A meteorite that fell from the fireball that lit up the sky over the UK and northern Europe last month has been found and identified as a type which has never fallen anywhere in Britain before.
Fragments of the fireball have been located in Winchcombe, Gloucestershire and are now in the care of museum scientists.
The meteorite, likely to be known as the Winchcombe meteorite, is an extremely rare type called a carbonaceous chondrite.
These have been known to contain organics and amino acids – ingredients for life.
The meteorite will be the target of an unprecedented research effort providing answers to questions about the early history of the solar system and life on Earth.
Footage of the fireball from the public and the UK Fireball Alliance camera networks helped locate the meteorite and determine where it came from.
Almost 300g of the rare meteorite survived its fiery passage through the Earth’s atmosphere and landed on a drive.
Other pieces of it have now been recovered in the local area after it was spotted on February 28.

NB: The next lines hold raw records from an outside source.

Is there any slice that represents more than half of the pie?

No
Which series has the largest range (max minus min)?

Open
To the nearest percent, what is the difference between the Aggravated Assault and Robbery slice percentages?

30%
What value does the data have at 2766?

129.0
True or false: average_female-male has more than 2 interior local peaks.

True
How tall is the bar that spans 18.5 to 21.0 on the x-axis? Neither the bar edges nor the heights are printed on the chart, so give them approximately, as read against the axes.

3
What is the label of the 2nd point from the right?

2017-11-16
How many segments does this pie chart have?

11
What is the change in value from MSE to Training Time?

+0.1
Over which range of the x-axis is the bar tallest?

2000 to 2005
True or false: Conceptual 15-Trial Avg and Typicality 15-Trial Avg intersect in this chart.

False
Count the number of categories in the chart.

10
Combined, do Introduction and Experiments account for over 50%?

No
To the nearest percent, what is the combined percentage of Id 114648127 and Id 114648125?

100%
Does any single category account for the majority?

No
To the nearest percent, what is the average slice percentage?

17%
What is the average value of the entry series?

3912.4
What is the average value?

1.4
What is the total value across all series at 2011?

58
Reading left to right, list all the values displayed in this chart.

The original space rock was travelling at nearly 14km per second before hitting the Earth’s atmosphere.
Experts say the meteorite was retrieved in such a good condition, and so quickly after its fall, that it is comparable to the samples returned from space missions, both in quality and quantity.
Dr Ashley King, UK research and innovation future leaders fellow in the department of earth sciences at the Natural History Museum, was among the first on the scene when the meteorite was discovered on Wednesday and has been advising on the handling and care of it since.
He said: ‘Nearly all meteorites come to us from asteroids, the leftover building blocks of the solar system that can tell us how planets like the Earth formed.
‘The opportunity to be one of the first people to see and study a meteorite that was recovered almost immediately after falling is a dream come true.’
Dr Richard Greenwood, research fellow in planetary sciences at the Open University was the first scientist to identify and advise on the meteorite.
He said: ‘I was in shock when I saw it and immediately knew it was a rare meteorite and a totally unique event.
‘It’s emotional being the first one to confirm to the people standing in front of you that the thud they heard on their driveway overnight is in fact the real thing.’
A team of specialist scientists from across the UK have been searching the rest of the predicted fall area for more fragments including colleagues from The University of Glasgow, The University of Manchester, The Open University, The University of Plymouth and Imperial College London.
There are approximately 65,000 known meteorites on Earth. Only 1,206 have been witnessed to fall and of these only 51 are carbonaceous chondrites.
This is the first known carbonaceous chondrite to have been found in the UK, and the first meteorite recovered in the UK in 30 years, researchers say.
Professor Sara Russell, merit researcher in cosmic mineralogy at the museum advised on the care of the meteorite once it was located.
She said: ‘The Japanese space mission Hayabusa2 returned around 4.5g of fragments from asteroid Ryugu to Earth in December last year, and at the museum we are helping to characterise this material.
‘The Winchcombe meteorite fall is very timely as the rock is similar to Ryugu in many ways, and we can use the meteorite to rehearse for mission analyses.’